The Korean riot controllers, the Darth Vadars, were clubbing someone on the head, while in the background another contingent was dragging a body out of the frame. I could sympathize.
Jae-Moon walked toward the hall and lightly, ever so lightly, clapped her hands, as if calling Great Danes to chow. Ruth stuck her head out of the private room, now the high-tech center I supposed. She looked interrupted, but cordial. “Okay.”
Martha, braiding her hair, peeked around the door frame. “In a minute, Momma.”
On impulse, I put a question to Dr. Song. My tongue was loose and careless because I was full of anger here and elsewhere, and some of it was leaking out. “What was Eben’s sermon today?”

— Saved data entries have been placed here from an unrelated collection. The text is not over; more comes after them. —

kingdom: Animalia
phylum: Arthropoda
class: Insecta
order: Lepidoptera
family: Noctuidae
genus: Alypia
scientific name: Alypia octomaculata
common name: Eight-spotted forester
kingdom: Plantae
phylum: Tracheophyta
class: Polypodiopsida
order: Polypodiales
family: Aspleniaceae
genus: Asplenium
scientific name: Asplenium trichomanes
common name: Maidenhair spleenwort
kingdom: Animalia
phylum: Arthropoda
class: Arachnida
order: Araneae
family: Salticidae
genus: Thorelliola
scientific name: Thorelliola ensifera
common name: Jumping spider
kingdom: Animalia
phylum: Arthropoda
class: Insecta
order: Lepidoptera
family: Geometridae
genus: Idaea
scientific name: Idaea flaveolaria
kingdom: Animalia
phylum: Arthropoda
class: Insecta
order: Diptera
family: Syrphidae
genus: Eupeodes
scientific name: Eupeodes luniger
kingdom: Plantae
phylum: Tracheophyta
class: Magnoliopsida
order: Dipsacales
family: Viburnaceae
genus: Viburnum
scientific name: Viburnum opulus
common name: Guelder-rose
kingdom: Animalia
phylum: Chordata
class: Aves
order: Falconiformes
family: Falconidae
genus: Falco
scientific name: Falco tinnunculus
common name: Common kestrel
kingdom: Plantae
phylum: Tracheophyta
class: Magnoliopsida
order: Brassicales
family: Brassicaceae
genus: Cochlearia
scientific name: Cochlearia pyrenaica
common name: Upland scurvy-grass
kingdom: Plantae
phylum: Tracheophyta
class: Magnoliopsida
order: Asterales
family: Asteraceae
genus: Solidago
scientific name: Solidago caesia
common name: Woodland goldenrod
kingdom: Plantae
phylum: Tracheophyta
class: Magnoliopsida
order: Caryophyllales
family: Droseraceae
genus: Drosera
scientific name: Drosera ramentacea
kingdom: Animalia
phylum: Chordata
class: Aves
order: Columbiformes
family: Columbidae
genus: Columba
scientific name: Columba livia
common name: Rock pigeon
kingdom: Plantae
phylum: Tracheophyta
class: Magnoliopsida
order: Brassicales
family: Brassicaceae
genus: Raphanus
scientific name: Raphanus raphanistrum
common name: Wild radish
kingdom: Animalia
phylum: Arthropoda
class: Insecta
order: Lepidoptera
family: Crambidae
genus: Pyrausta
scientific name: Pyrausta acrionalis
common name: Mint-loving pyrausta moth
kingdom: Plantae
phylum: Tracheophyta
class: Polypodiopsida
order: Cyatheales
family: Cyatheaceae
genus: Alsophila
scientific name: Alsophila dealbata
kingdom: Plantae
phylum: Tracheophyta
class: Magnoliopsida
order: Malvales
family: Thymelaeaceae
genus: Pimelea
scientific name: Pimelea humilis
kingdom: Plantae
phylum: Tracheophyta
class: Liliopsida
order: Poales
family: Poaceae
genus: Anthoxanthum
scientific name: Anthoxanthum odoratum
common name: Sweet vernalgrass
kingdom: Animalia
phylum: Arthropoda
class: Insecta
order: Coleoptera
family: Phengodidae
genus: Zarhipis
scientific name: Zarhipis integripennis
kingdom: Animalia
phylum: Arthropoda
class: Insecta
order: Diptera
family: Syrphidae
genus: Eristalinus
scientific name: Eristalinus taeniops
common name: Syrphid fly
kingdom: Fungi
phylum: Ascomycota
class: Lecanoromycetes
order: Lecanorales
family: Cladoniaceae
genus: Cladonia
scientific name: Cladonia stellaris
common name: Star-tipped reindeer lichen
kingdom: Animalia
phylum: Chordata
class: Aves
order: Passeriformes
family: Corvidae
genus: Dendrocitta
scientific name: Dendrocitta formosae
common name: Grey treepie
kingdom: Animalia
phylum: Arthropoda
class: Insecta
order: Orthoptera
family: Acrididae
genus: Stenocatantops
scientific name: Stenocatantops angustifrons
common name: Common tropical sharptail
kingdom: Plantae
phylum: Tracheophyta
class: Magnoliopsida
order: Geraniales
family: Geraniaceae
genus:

Jae-Moon paused, pressed her palms quickly to the sides of her trousers. “A Paradox—” she faltered.
“ ‘The Paradox of the Judged,’ ” I supplied for her. It was the third Sunday after Easter. He had explored the question of how can you be judged if you are not free to have made a different choice? Suggested that judgment by definition must imply freedom. “John twelve,” I added.
“I would have to check the bulletin,” she said, a spot of color rising on her high cheekbones.
Score one small point for the heathen.